Forget exa-cel and look at the rest of the pipeline

CRISPR only went public in 2019, but the company already has 22 programs in its pipeline, of which 5 have reached clinical trials, spanning a broad spectrum of therapies, from immuno-oncology to regenerative medicine to hemoglobinopathies to in vivo approaches.

The company has already proven the effectiveness of its allogenic CAR-T therapies with more than 100 patients safely dosed with CRISPR's CAR-T cells across four trials so far in CTX110 (exa-cel) and CTX130. 

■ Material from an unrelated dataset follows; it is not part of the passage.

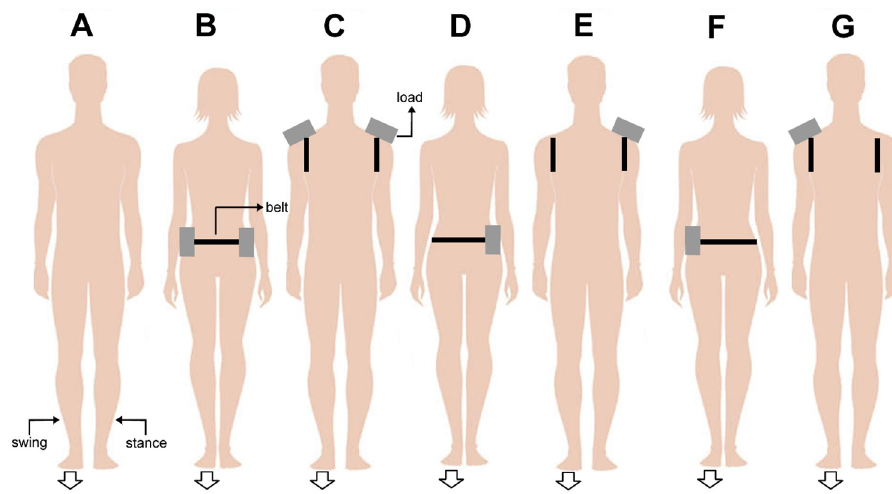
Fig 1. Schematic representation of experimental conditions: (A) no load (NL), (B) waist uniformly distributed load (WUD), (C) shoulder uniformly distributed load (SUD), (D) waist stance foot load (WST), (E) shoulder stance foot load (SST), (F) waist swing foot load (WSW), and (G) shoulder swing foot load (SSW). The arrow indicates the foot used to start the movement (swing foot).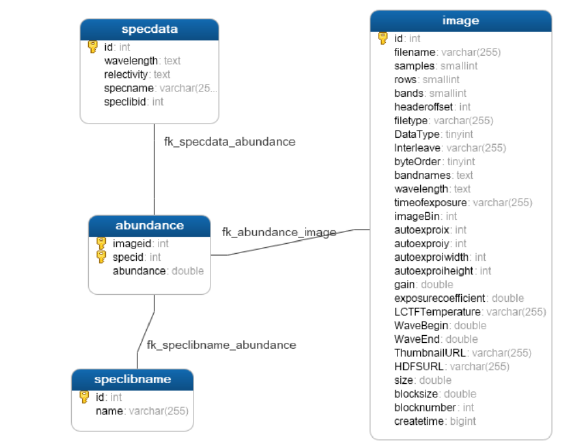
Figure 3. The main database tables relations for hyperspectral remote sensing images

CRISPR editing is a remarkably versatile platform

CRISPR (clustered regularly interspaced short palindromic repeats) editing can be utilized to treat a huge number of maladies. There are more than 7,000 diseases caused by genetic disorders and CRISPR editing has the potential to treat all of them. The companies have started by targeting genetic blood disorders such as sickle cell disease and beta-thalassemia, but CRISPR editing has the potential to treat and even cure a multitude of cancers and diseases. 

Many diseases are more chronically managed through medicines. CRISPR editing has the potential to be a one-time curative treatment by fixing genetic diseases in a single dose. It also could be used to halt infections created by a foreign invader, such as HIV. The number of potential applications means that CRISPR's pipeline could expand exponentially.

While this is true for CRISPR's competitors, the company is already ahead, has $1.9 billion in cash, and could build on successful platforms to branch out into other therapy areas ahead of other companies.

The investors were right -- just too early and not patient enough

The stock is down more than 42% so far this year. With its shares so far down, that leaves plenty of room to make money -- provided, of course, the stock bounces back. There's plenty of reason to believe that while the company's prior rise was aided by a lot of hype, once the company gets its first therapy approved by the Food and Drug Administration (FDA), it will see a surge that is more justified. However, this stock isn't for investors without long investment horizons. Holders of this stock must be patient for the company to turn profitable. 

Take a look at what happened when after decades of trial and error, the first mRNA vaccine hit the shelves. Moderna was at $23 a share on March 13, 2020. On Dec. 18, the day the company's COVID-19 mRNA vaccine was given Emergency Use Authorization by the FDA, the stock traded at a high of $176. Today, it trades for more than $200 a share.

That kind of leap isn't that hard to imagine for the first approved CRISPR-editing therapy and CRISPR, as well as its exa-cel partner, Vertex, stand to benefit as well as investors with those companies.